__TASK ITEM__.
Please set down the line that contains "344 624 10.07" and every line below it through the last, exactly as written, with no other lines.

__DATA SECTION__.
^^^^^^^^

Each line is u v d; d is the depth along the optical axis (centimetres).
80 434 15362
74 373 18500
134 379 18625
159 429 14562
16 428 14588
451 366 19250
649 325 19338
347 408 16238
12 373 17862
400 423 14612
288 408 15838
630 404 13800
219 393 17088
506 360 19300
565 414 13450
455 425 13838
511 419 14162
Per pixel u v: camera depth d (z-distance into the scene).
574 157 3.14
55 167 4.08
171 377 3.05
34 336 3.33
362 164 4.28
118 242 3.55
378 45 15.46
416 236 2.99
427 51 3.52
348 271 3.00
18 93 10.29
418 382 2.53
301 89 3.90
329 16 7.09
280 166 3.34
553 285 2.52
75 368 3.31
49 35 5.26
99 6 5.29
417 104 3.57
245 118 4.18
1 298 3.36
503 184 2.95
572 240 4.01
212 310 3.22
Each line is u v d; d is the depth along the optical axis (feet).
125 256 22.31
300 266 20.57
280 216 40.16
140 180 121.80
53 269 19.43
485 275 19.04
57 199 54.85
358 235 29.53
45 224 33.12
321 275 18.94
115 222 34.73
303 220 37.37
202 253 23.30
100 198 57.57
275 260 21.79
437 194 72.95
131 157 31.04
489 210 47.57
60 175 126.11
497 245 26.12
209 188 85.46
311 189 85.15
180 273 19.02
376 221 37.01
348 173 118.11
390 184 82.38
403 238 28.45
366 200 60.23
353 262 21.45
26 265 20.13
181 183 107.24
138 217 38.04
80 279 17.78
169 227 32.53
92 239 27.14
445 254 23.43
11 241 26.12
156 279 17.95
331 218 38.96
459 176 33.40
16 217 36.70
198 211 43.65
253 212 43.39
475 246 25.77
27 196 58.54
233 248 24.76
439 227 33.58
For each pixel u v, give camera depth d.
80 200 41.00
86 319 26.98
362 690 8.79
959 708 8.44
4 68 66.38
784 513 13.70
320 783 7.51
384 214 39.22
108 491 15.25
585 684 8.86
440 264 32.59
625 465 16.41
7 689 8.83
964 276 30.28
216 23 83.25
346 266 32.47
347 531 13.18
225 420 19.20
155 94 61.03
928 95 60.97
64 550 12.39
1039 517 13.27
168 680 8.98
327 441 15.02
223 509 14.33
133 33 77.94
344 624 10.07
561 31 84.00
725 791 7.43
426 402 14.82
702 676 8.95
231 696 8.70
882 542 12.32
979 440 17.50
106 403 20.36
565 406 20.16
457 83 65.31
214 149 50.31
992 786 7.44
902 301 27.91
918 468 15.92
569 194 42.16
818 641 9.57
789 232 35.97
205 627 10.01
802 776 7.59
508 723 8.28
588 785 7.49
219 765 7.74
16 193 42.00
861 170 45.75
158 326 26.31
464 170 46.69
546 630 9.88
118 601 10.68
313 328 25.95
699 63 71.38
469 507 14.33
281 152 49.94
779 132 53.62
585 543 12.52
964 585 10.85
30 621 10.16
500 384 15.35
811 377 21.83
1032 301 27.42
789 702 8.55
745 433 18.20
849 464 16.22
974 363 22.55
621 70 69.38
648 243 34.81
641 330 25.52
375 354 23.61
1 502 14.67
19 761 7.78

^^^^^^^^

__YOUR SOLUTION__.
344 624 10.07
561 31 84.00
725 791 7.43
426 402 14.82
702 676 8.95
231 696 8.70
882 542 12.32
979 440 17.50
106 403 20.36
565 406 20.16
457 83 65.31
214 149 50.31
992 786 7.44
902 301 27.91
918 468 15.92
569 194 42.16
818 641 9.57
789 232 35.97
205 627 10.01
802 776 7.59
508 723 8.28
588 785 7.49
219 765 7.74
16 193 42.00
861 170 45.75
158 326 26.31
464 170 46.69
546 630 9.88
118 601 10.68
313 328 25.95
699 63 71.38
469 507 14.33
281 152 49.94
779 132 53.62
585 543 12.52
964 585 10.85
30 621 10.16
500 384 15.35
811 377 21.83
1032 301 27.42
789 702 8.55
745 433 18.20
849 464 16.22
974 363 22.55
621 70 69.38
648 243 34.81
641 330 25.52
375 354 23.61
1 502 14.67
19 761 7.78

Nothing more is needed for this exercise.